+++ PAGE EXTRACT +++
Join us for a program that addresses the new nuclear dynamics of Northeast Asia produced in cooperation with the Atlantic Council’s Scowcroft Center. This panel discussion investigates how regional shifts in nuclear weapons capabilities and evolving doctrines affect the Korean Peninsula and beyond, with a focus on North Korea’s quickly developing nuclear and missile deterrent, the maturing nuclear capabilities of the People’s Republic of China, the US-ROK Alliance’s evolving nuclear posture, Russian aggression, and the role of trilateral US-Korea-Japan security cooperation. The panel consists of: Matthew Kroenig, Vice President and Senior Director of the Atlantic Council’s Scowcroft Center for Strategy, Markus Garlauskas, director of the new Indo-Pacific Security Initiative of the Atlantic Council’s Scowcroft Center for Strategy and Security, Dr. Sue Mi Terry, and Major Jessica Taylor, USAFR and Princeton University, in conversation with Korea Society policy director Jonathan Corrado.

 

 

New Nuclear Dynamics of Northeast Asia

Thursday, September 21, 2023 | 10 AM (EDT)
+++
## EXERCISE INSTRUCTIONS
**1.** Answer these questions using the event announcement above:
(a) On what date and at what time is the program held?
(b) The program is produced in cooperation with which center?
(c) Who leads the conversation with the panel?
**2.** Duplicate every one of the time-reading rows below exactly, leaving the pictures out of your copy.
+++ MATERIAL +++
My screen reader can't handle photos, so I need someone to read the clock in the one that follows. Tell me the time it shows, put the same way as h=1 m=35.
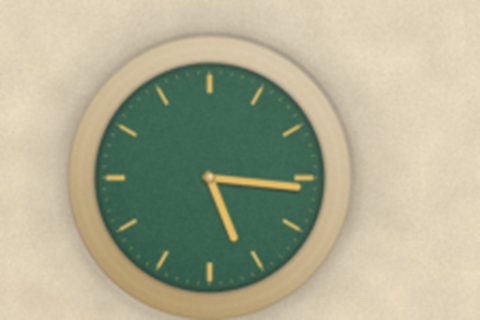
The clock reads h=5 m=16
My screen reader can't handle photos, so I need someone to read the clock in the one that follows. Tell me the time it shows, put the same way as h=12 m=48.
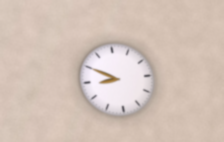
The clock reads h=8 m=50
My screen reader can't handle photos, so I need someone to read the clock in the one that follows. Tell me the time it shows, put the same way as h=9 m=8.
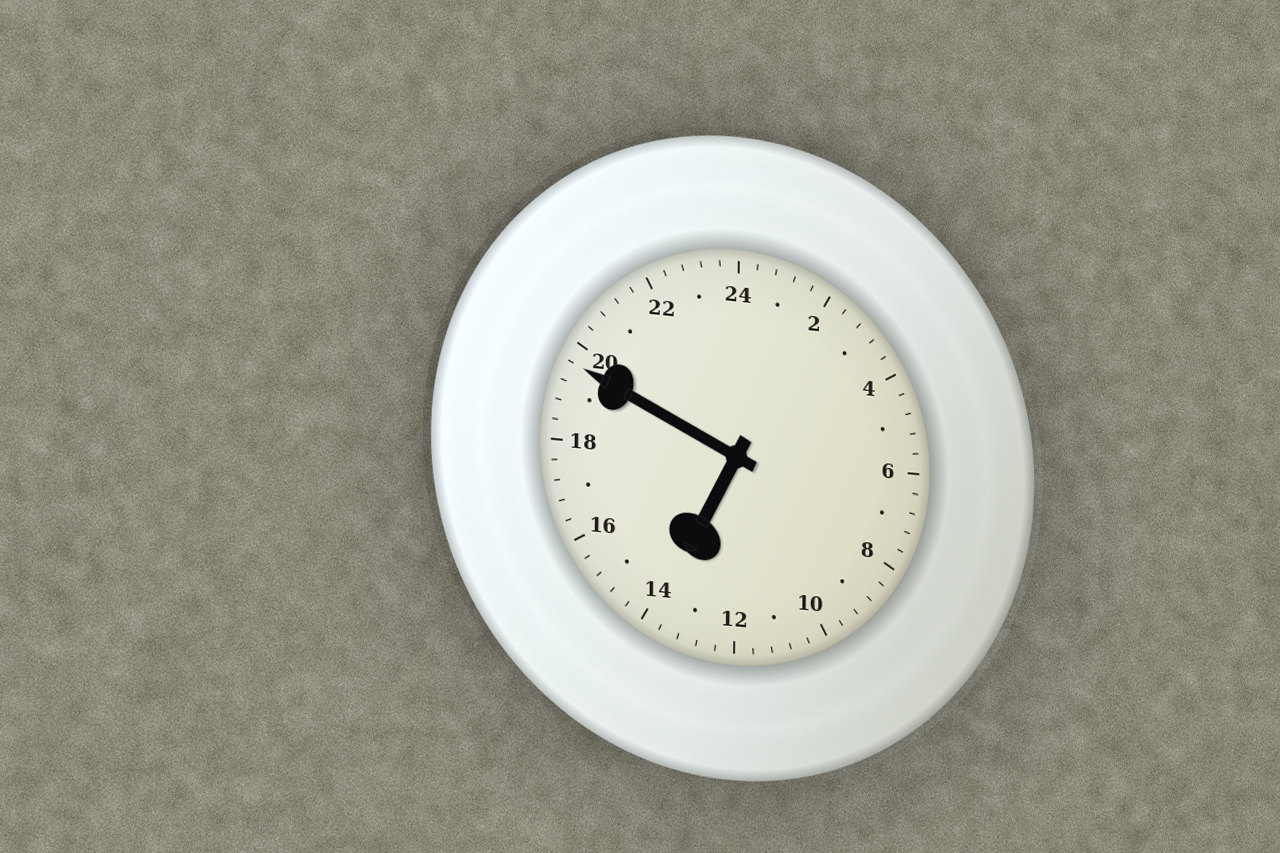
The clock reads h=13 m=49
+++
## ANSWERS GIVEN
**1.**
(a) Thursday, September 21, 2023, at 10 AM (EDT)
(b) The Atlantic Council’s Scowcroft Center
(c) Jonathan Corrado, Korea Society policy director

**2.**
My screen reader can't handle photos, so I need someone to read the clock in the one that follows. Tell me the time it shows, put the same way as h=1 m=35.
The clock reads h=5 m=16
My screen reader can't handle photos, so I need someone to read the clock in the one that follows. Tell me the time it shows, put the same way as h=12 m=48.
The clock reads h=8 m=50
My screen reader can't handle photos, so I need someone to read the clock in the one that follows. Tell me the time it shows, put the same way as h=9 m=8.
The clock reads h=13 m=49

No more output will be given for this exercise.